Enhancing National Preparedness: The Nationwide Emergency Alert System Test

On October 4, the United States is set to conduct a crucial nationwide emergency alert system test, a vital evaluation of the nation’s ability to disseminate critical information effectively during emergencies.

This upcoming test is a significant event, not just as a routine check but also in response to notable past incidents that underscore the imperative of a robust emergency alert system. One such incident took place on January 13, 2018, in the state of Hawaii, when an accidental alert was issued via the Emergency Alert System and Wireless Emergency Alert System.

This alert, transmitted across various media platforms including television, radio, and cellphones, advised citizens to seek shelter due to an incoming ballistic missile, concluding with the chilling declaration: “This is not a drill.”

The subsequent 38 minutes and 13 seconds were filled with panic and uncertainty, until state officials clarified that the alert had resulted from a miscommunication during a routine drill at the Hawaii Emergency Management Agency. The incident prompted a public apology from David Ige, the governor of Hawaii, acknowledging the distress it had caused.

Additionally, it triggered investigations by the Federal Communications Commission and the Hawaii House of Representatives, ultimately leading to the resignation of the state’s emergency management administrator. This incident served as a stark reminder of the critical importance of a well-functioning, error-free emergency alert system.

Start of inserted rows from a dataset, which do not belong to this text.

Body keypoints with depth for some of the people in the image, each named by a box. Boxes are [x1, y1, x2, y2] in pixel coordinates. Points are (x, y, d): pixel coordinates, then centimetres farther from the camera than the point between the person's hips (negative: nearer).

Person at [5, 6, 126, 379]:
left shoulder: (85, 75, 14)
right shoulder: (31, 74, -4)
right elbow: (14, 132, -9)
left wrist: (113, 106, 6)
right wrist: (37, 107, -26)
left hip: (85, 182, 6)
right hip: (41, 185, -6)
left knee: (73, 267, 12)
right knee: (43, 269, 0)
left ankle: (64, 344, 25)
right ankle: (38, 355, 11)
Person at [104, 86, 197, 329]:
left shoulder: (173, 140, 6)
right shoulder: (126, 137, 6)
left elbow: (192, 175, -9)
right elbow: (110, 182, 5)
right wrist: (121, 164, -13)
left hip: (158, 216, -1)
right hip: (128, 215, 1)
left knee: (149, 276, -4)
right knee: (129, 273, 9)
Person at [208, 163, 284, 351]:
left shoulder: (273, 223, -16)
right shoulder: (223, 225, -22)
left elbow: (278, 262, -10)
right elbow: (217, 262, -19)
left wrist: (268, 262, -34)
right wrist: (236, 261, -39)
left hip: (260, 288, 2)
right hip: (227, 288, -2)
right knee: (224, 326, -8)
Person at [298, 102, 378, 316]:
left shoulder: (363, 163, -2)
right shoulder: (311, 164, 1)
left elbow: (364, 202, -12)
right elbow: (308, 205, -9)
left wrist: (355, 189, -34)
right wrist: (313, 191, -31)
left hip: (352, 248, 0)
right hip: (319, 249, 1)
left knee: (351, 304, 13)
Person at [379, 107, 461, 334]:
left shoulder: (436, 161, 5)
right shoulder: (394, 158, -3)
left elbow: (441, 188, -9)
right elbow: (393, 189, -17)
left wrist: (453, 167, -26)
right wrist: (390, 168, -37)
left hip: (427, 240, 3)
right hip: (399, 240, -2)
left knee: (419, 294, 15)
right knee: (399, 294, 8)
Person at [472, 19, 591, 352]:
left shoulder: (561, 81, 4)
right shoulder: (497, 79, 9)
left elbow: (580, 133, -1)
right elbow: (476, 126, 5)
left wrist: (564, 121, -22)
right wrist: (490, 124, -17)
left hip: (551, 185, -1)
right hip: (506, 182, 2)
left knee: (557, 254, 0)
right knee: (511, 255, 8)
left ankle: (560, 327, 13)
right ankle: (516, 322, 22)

Fast forward to the present, the nation is preparing for the upcoming nationwide emergency alert system test scheduled for October 4. At the designated time, a loud alert tone will resonate across all devices, followed by a test message that clearly identifies its nature as a simulation meant to evaluate the readiness and functionality of the emergency alert infrastructure. This exercise aims to assure citizens that the emergency alert system is well-prepared and efficient in conveying vital information during a crisis.

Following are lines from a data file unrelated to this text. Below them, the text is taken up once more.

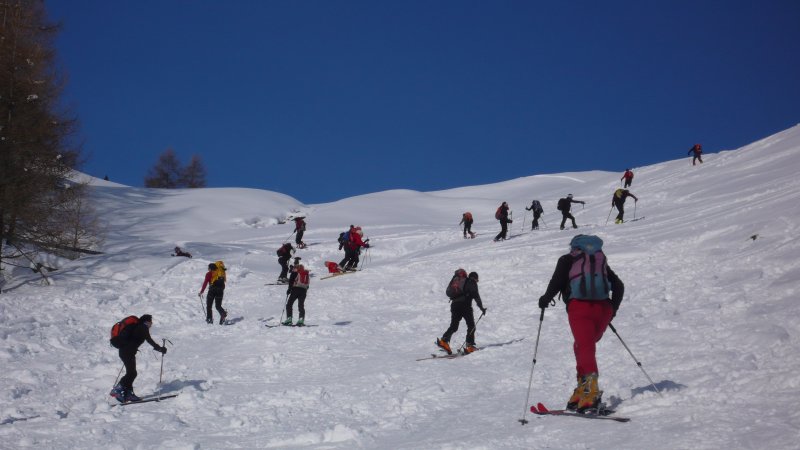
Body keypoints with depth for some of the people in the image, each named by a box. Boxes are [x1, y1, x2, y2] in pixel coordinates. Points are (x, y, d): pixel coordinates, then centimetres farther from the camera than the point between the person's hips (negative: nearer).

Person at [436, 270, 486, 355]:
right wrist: (481, 307, -9)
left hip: (454, 305, 6)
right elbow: (476, 295, -7)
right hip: (465, 306, -6)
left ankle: (444, 340, -7)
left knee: (453, 326, 12)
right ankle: (470, 346, -6)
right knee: (471, 326, 4)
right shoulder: (472, 283, 4)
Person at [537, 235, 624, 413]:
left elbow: (557, 281, -1)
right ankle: (583, 388, 13)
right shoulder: (601, 261, 26)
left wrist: (546, 298, 14)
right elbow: (619, 286, 21)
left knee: (585, 347, -11)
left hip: (579, 306, -4)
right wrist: (612, 310, 29)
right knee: (581, 346, 19)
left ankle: (591, 389, -30)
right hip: (603, 308, 4)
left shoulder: (567, 260, 14)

Citizens are strongly encouraged to pay close attention to this test, acquaint themselves with the alert sound and message, and comprehend its profound significance in the broader context of preparedness for potential emergencies in the future. The October 4 nationwide emergency alert system test represents a commitment to learning from past incidents and continuously improving preparedness measures to protect citizens and ensure a resilient society. It highlights the nation’s dedication to enhancing its communication systems, thereby reinforcing the safety and security of its populace.